Il a plu toute la nuit, un vrai déluge mais, chanceuse comme toujours, la pluie a cessé à mon réveil en laissant une fraîche odeur. Petit déjeuner et ...hop...j’enfourche ma bête pour une nouvelle journée. Je me rends jusqu’à Madoc, embarque sur la 7 et traverse le Lester B. Pearson Peace Park. À partir d’ici, je longe le parc Algonquin. J’ai l’impression de me promener dans le parc de la Mauricie. Un peu moins de côtes et de courbes, mais une route bien plus longue et un revêtement parfait. En plus, la limite de vitesse est facile à respecter...80 km/h et, pas de policiers. À Kaladar, je tourne à gauche sur la 41.




En Ontario on porte une attention particulière aux...tortues. Pancarte pour les traverses de tortues, clôtures pour empêcher les tortues d'aller sur la chaussée, passages sous la route réservées aux tortues, étangs protégés...




À Pembroke je tourne à nouveau à gauche sur la 17 et je longe la rivière des Outaouais, frontière naturelle entre l’Ontario et le Québec. Petit arrêt au quai de Mattawa, et je continue sur la 533 en direction de Témiscaming. On dirait un « chemin de bois ». La chaussée n’est pas très large et… moins belle. Ça sent le Québec.


À mi-chemin, des petites gouttes apparaissent dans mon pare-brise et, de minutes en minutes, les petites gouttes sont rejointes par plusieurs amies. C’est lorsque je vois le premier éclair que je décide d’arrêter et de me « greyer » pour affronter les éléments. Je suis beaucoup mieux organisée que lors de mon voyage en Gaspésie, j’ai maintenant des vêtements de pluie de qualité. De qualité, oui… mais pas plus rapides à enfiler. Pantalons, couvres-bottes, manteau, gants, couvres-valises… le temps que je termine il pleut à siaux. Je démarre ma moto et...arrête 200 mètres plus loin. Il pleut tellement fort que je n’y vois rien. Je décide donc de m’abriter jusqu’à ce que le gros de l’orage soit passé. Par souci de sécurité, j’amène Juliette sur le bas côté, déplie la béquille, et m’assure que le sol est suffisamment solide pour supporter son poids et… celui de mes bagages. Je m’abrite sous un bel érable et regarde la nature qui se déchaîne…. jusqu’à ce que …. je devienne une demie-motarde.
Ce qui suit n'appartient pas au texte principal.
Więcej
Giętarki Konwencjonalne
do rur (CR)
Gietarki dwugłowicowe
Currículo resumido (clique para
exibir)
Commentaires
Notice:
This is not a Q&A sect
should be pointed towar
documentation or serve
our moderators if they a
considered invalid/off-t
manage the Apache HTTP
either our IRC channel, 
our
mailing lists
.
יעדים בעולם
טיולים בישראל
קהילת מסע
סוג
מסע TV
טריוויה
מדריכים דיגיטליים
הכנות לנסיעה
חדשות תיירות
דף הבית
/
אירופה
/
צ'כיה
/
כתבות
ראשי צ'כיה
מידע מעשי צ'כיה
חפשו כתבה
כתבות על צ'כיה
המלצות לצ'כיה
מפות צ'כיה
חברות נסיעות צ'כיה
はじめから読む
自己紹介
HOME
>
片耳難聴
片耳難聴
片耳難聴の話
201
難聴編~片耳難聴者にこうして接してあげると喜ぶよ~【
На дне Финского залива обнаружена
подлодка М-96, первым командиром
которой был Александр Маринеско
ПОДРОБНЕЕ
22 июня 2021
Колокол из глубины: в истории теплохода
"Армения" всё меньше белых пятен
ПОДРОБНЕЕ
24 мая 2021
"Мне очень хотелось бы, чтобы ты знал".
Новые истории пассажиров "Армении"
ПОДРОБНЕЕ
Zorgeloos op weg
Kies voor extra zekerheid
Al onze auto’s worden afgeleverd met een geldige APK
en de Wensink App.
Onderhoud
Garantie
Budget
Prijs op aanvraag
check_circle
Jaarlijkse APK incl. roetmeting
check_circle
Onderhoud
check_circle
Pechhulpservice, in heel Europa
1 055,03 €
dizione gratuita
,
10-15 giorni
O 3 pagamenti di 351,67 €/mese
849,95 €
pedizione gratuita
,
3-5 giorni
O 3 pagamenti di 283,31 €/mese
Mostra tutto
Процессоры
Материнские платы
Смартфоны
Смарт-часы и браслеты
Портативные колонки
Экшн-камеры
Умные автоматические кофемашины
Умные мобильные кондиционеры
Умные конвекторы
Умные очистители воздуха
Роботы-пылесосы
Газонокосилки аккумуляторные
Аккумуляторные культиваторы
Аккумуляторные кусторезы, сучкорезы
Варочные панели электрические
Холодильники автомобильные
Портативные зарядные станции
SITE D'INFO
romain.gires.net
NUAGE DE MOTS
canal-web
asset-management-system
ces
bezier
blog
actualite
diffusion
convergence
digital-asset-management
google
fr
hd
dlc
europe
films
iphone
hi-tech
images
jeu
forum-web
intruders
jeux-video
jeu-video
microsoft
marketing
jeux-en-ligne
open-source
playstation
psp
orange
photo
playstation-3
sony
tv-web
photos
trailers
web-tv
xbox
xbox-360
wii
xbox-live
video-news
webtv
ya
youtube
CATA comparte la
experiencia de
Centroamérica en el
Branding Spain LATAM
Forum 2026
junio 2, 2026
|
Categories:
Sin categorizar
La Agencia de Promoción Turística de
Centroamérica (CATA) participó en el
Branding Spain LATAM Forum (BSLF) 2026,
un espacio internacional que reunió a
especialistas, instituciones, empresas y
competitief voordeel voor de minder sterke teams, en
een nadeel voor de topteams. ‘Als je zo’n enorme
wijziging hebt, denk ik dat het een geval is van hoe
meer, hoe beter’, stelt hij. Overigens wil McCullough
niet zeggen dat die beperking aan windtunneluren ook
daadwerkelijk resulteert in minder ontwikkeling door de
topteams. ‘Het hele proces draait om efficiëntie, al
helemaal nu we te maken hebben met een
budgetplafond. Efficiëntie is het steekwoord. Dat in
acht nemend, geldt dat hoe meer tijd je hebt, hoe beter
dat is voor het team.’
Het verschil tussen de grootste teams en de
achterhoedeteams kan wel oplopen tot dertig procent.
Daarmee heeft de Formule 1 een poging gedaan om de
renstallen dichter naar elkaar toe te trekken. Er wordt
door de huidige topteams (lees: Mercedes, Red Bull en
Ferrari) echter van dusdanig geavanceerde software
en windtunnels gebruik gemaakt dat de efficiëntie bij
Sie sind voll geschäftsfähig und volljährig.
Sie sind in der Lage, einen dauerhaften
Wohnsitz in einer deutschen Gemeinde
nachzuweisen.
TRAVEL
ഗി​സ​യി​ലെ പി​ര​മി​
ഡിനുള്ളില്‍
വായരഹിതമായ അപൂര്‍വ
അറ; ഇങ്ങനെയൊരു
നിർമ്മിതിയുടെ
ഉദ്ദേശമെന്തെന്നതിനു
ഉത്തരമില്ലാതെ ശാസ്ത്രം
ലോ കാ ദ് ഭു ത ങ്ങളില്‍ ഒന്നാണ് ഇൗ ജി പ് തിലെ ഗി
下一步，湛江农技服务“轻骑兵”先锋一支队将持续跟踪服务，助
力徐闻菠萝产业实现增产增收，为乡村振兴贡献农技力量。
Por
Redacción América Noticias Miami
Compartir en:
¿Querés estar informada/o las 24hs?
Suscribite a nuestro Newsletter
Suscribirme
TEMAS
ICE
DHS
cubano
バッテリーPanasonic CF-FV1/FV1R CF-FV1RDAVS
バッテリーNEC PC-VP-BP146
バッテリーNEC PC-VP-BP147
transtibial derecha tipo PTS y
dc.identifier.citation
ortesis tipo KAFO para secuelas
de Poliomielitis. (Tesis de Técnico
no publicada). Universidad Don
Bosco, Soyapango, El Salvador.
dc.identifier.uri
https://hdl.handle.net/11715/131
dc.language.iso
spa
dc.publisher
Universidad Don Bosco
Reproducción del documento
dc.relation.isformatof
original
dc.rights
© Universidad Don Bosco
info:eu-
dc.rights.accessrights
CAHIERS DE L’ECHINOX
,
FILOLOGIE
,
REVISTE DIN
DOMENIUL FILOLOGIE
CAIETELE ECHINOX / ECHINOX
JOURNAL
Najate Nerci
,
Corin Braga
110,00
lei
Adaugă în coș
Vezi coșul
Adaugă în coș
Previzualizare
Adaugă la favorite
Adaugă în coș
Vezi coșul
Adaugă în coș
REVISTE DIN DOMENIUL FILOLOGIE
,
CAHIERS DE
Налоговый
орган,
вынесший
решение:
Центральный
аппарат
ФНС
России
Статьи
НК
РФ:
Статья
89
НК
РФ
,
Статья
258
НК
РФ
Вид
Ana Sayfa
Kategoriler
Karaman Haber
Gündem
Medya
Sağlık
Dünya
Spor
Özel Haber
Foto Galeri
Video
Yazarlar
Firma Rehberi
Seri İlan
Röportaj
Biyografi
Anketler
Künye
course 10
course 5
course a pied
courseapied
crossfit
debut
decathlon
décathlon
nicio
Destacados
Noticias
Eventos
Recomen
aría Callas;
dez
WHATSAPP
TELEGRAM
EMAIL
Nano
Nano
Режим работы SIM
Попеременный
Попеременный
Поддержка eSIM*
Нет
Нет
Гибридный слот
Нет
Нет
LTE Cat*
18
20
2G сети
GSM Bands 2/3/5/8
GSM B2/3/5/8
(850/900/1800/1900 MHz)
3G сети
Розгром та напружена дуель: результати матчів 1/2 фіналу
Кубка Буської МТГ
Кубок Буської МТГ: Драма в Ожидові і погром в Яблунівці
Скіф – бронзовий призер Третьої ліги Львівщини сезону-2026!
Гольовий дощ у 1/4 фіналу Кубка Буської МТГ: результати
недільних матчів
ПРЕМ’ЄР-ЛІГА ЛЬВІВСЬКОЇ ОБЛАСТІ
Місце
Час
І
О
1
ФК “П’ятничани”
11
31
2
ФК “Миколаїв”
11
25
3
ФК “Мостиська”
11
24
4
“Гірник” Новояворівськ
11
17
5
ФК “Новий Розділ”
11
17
On dit qu’il y a deux sortes de bikers, ceux qui l’ont échappé, et ceux qui vont l’échapper. Et bien, il y a une troisième sorte, ceux dont la moto s’échappe toute seule. Je m’étais bien assurée que le sol était solide, mais c’était sans compter la pluie battante qui imbibait le sol...jusqu’à ce que celui-ci ne soit plus capable de supporter Juliette. Je la vois donc tomber...sans pouvoir rien n’y faire.




Au même moment, la pluie cesse. Je sors de mon abri et… je regarde ma pauvre chérie affalée sur le sol boueux. Je me rappelle bien la technique pour relever une moto mais ce n’est pas possible. Tout est trop glissant… Je m’installe donc au bord du chemin, jusqu’à ce qu’une voiture, conduite par un géant accompagné de sa famille, s’arrête en voyant mes bras lançant des signaux en alphabet sémaphore. En deux temps trois mouvements, Juliette est relevée. Je suis rapidement de retour sur la route, non sans avoir fait part de mon immense gratitude à mon géant.

Et c’est là que l’aventure commence…

Premier tournant, une grosse branche bloque les ¾ de la route… tournant suivant, deux jolies perdreaux me coupent le chemin sans se préoccuper de moi, tournant suivant, une tortue tente de traverser la route en évitant les mastodontes d’acier.



J’arrive finalement à Letang où je passerai la nuit. Ouf...toute une journée...qui se termine bien. En plus, outre quelques traces de boue, Juliette ne garde aucun souvenir désagréable de son aventure, le sol détrempé ayant parfaitement amortie sa chute.